A Google logo is seen through the windows

A Google logo is seen through the windows of Moscone Center in San Francisco during Google's annual developer conference, Google I/O, in San Francisco. (June 28, 2012) Photo Credit: Getty Images

Google Inc. is close to settling allegations by the U.S. Federal Trade Commission that it violated antitrust law by trying to block access to key smartphone-technology covered by patents it owns, according to three people familiar with the matter.

The FTC will probably announce this week it has reached a consent decree that would limit Google's ability to seek injunctions against competitors' products that rely on so-called standard essential patents, said the people, who asked not to be named because terms of the settlement aren't final. The decree would stop short of a complete ban on Google seeking injunctions against use of its patents where the company has agreed to license the technology on "fair and reasonable terms," the people said.

At issue are Google's efforts to block U.S. imports of Microsoft Corp. and Apple Inc. products by claiming the devices, which rely on industry-standard technology, infringe patents owned by Google's Motorola Mobility unit, the people said.

The FTC opened a formal probe into the matter in June, when it began seeking information from companies including Microsoft and Apple about whether Google offered licensing for technology under patents that help operate 3G wireless, Wi-Fi and video streaming on fair and reasonable terms, a person familiar with the matter said at the time.


"We take our commitments to license on fair, reasonable, and non-discriminatory terms very seriously and are happy to answer any questions the FTC may have," Adam Kovacevich, a Google spokesman, said.
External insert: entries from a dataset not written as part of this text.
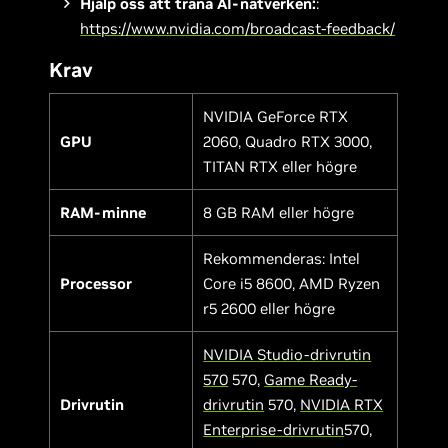
Hjälp oss att träna AI-nätverken:
:
https://www.nvidia.com/broadcast-feedback/
Krav
NVIDIA GeForce RTX
GPU
2060, Quadro RTX 3000,
TITAN RTX eller högre
RAM-minne
8 GB RAM eller högre
Rekommenderas: Intel
Processor
Core i5 8600, AMD Ryzen
r5 2600 eller högre
NVIDIA Studio-drivrutin
570
570,
Game Ready-
Drivrutin
drivrutin
570,
NVIDIA RTX
Enterprise-drivrutin
570,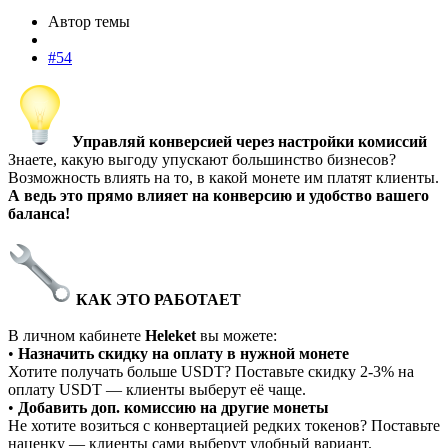
Автор темы
#54
Управляй конверсией через настройки комиссий
Знаете, какую выгоду упускают большинство бизнесов?
Возможность влиять на то, в какой монете им платят клиенты.
А ведь это прямо влияет на конверсию и удобство вашего
баланса!
КАК ЭТО РАБОТАЕТ
В личном кабинете
Heleket
вы можете:
•
Назначить скидку на оплату в нужной монете
Хотите получать больше USDT? Поставьте скидку 2-3% на
оплату USDT — клиенты выберут её чаще.
•
Добавить доп. комиссию на другие монеты
Не хотите возиться с конвертацией редких токенов? Поставьте
наценку — клиенты сами выберут удобный вариант.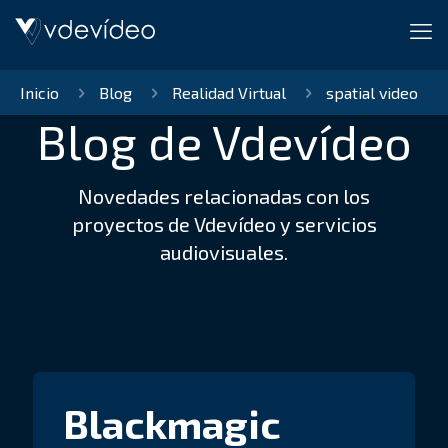
Inicio
Blog
Realidad Virtual
spatial video
Blog de Vdevídeo
Novedades relacionadas con los
proyectos de Vdevídeo y servicios
audiovisuales.
Blackmagic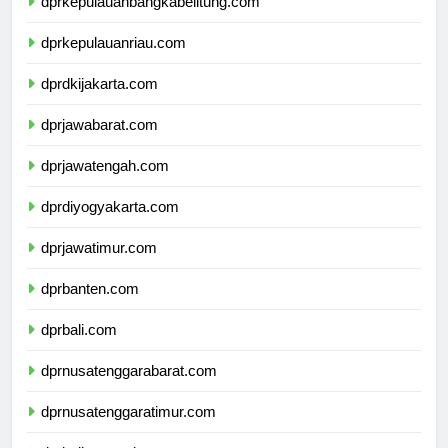
dprkepulauanbangkabelitung.com
dprkepulauanriau.com
dprdkijakarta.com
dprjawabarat.com
dprjawatengah.com
dprdiyogyakarta.com
dprjawatimur.com
dprbanten.com
dprbali.com
dprnusatenggarabarat.com
dprnusatenggaratimur.com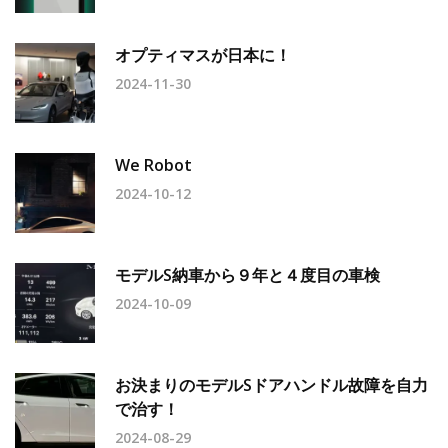
オプティマスが日本に！
2024-11-30
We Robot
2024-10-12
モデルS納車から９年と４度目の車検
2024-10-09
お決まりのモデルSドアハンドル故障を自力
で治す！
2024-08-29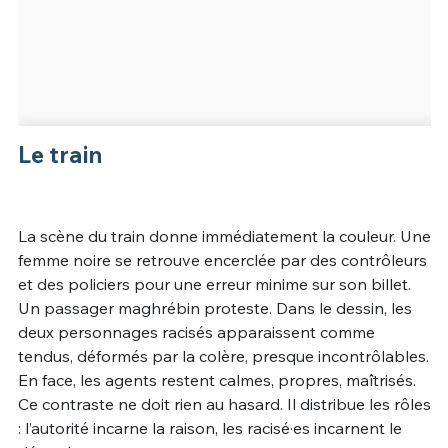
Le train
La scène du train donne immédiatement la couleur. Une
femme noire se retrouve encerclée par des contrôleurs
et des policiers pour une erreur minime sur son billet.
Un passager maghrébin proteste. Dans le dessin, les
deux personnages racisés apparaissent comme
tendus, déformés par la colère, presque incontrôlables.
En face, les agents restent calmes, propres, maîtrisés.
Ce contraste ne doit rien au hasard. Il distribue les rôles
: l’autorité incarne la raison, les racisé·es incarnent le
Cecelia Prewett, a spokeswoman for the FTC, declined to comment.

Industry-standard technology helps ensure that different manufacturers' products, such as mobile phone antennas and global-positioning system software, work together. Companies that create technology that helps develop the agreed-upon industry standard pledge to license patents for those inventions on reasonable terms.

The patents settlement doesn't address other issues the FTC has been investigating in a broader probe into whether Google's business practices in Internet search, advertising and mobile devices hurt competition, the people said.

The FTC's accord with Google appears to be less restrictive than its settlement with Robert Bosch last month, when it required Bosch to abandon claims for injunctive relief by SPX Service Solutions and ordered it to grant manufacturers licenses to key patents they need in order to compete, two of the people said.


Motorola Mobility is unlikely to get any injunctions against Apple or Microsoft in the U.S. in the next year even without any agreement with the FTC.

Its case against Apple was thrown out by a judge in Chicago who said the handset maker couldn't receive a court order when it involved standard-essential patents. An appeals court is still gathering legal briefs before it hears arguments sometime next year.

A federal judge in Seattle on Nov. 30 said Google couldn't use its standard-essential patents to block sales of Microsoft's Xbox video-gaming system or Windows operating system. Google hasn't yet filed the appeal in that case.

Google declined to give the antitrust division of the Justice Department a clear commitment to license the standard essential patents it obtained through its acquisition of Motorola Mobility in February, and to refrain from seeking injunctions, the division said when it approved the transaction.